Updated: March 17, 2015
This is going to be a very weird tutorial, today. Namely, we will fix a problem with the Virtualbox startup by using something approaching magic. Indeed, the issue you are facing reads as follows. Recently, you've upgraded your Virtualbox installation to version 4.X or something. Then, all of a sudden, it no longer starts. Instead, it throws an error.
The error message reads something like CERT_E_REVOCATION_FAILURE, and you feel like slitting your wrists. But don't. Let me show you how this kind of problem is debugged properly and smartly, and it will also give you insight into a hundred other, similar phenomena you may encounter. It's also a good lesson in Windows command line.
Virtualbox no longer starts. Can't be any easier than that. There's nothing useful in the Event Viewer logs, and you do not think anything has changed on your system. You think. But apparently, something has, because Virtualbox no longer runs properly. The popup suggests reinstalling Virtualbox, but that's not going to help. We need something else.
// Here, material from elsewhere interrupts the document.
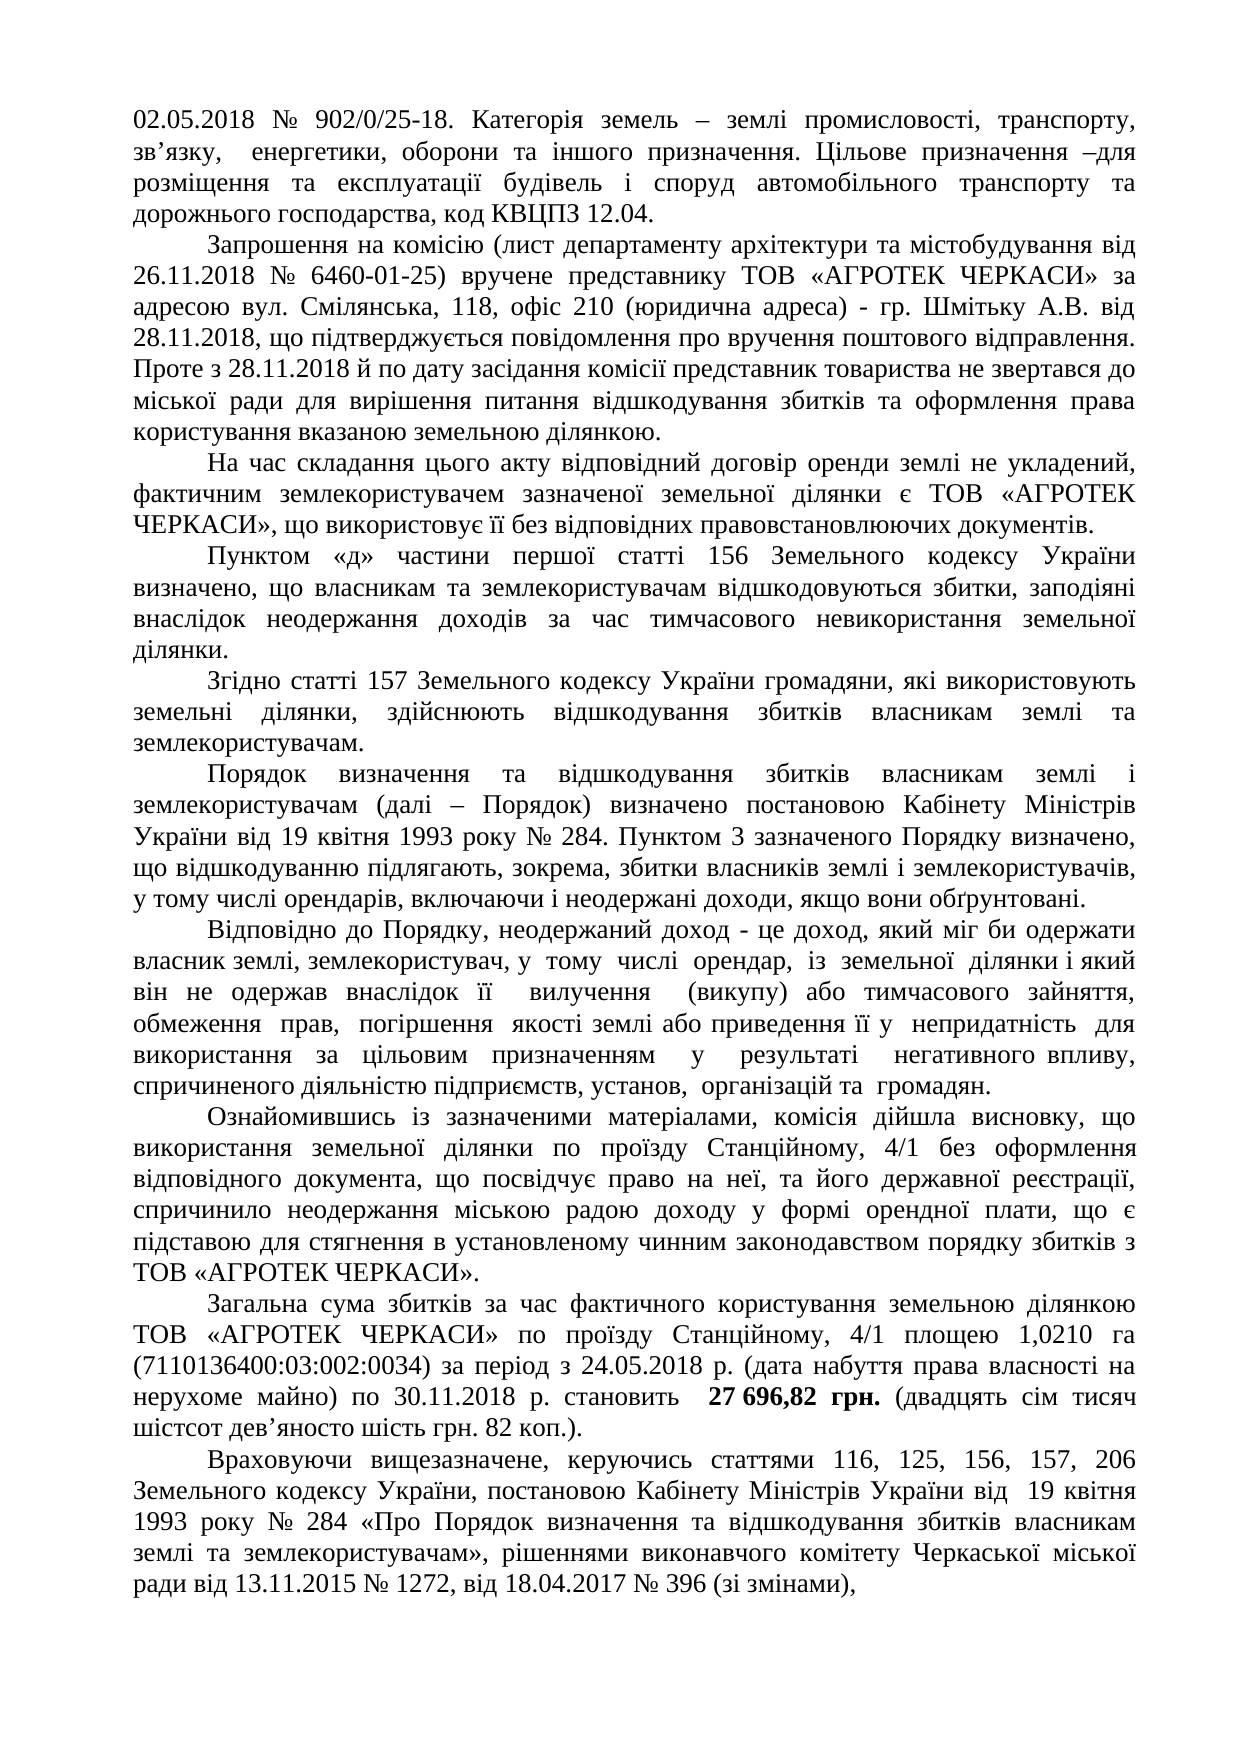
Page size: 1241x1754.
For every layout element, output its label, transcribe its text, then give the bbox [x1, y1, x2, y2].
The sensible way to resolve this is to think for a few moments. As it turns out, Oracle has tightened the security of Virtualbox, starting with version 4.3.14. This causes lots of Windows users to go crazy with errors. One of these is CERT_E_REVOCATION_FAILURE.
So, we have a hardened program, and it's now complaining about revocation of certificates. Interesting. My gut feeling tells me this is somehow related to the Windows certificate verification process. Specifically, online and offline certificates. Since our Virtualbox is a local installation, we're most likely fighting an issue with the offline verification.
Then, you probably have some kind of a group policy or similar that may have changed the default Windows setup, which used to allow offline approval for commercial certificates. When you have all this tied up, then the fix becomes easier to find.
What we want to do is check - and change if necessary - the default value for certificate approval. This can be done with the tool called SetReg, which is part of the .NET 1.1 SDK. We will download and install the kit and then run the tool, and see whether this fixes the problem. Sounds like magic, does it not.
If you install it on Windows 7 and above, the system may complain, but you can safely ignore the error, especially if you're not running the IIS Web server. Then, fire up cmd as Administrator, navigate to the SDK install path, and run a command.
Based on the MSDN howto, we need:
<path to>\Microsoft.NET\SDK\v1.1\Bin\setreg.exe 5 true
And magic! Virtualbox will run now just fine!
You will probably hate me for saying that fixes are obvious when you know what to look for, how to look for, where and when, and if you have the right dose of technical expertise to pretend to have intuition for difficult problems. But that's the truth, really.
In this case, hopefully, I've tickled you imagination and helped you develop a sense of troubleshooting for seemingly hopeless errors. Certificates, aha, something corporate sounding, it must be group policies or alike, how do we change that, and so forth. That's the kind of healthy thinking you need to fix problems of this kind. Best of all, there's no need to reinstall anything. Just some command line hackery. Enjoy.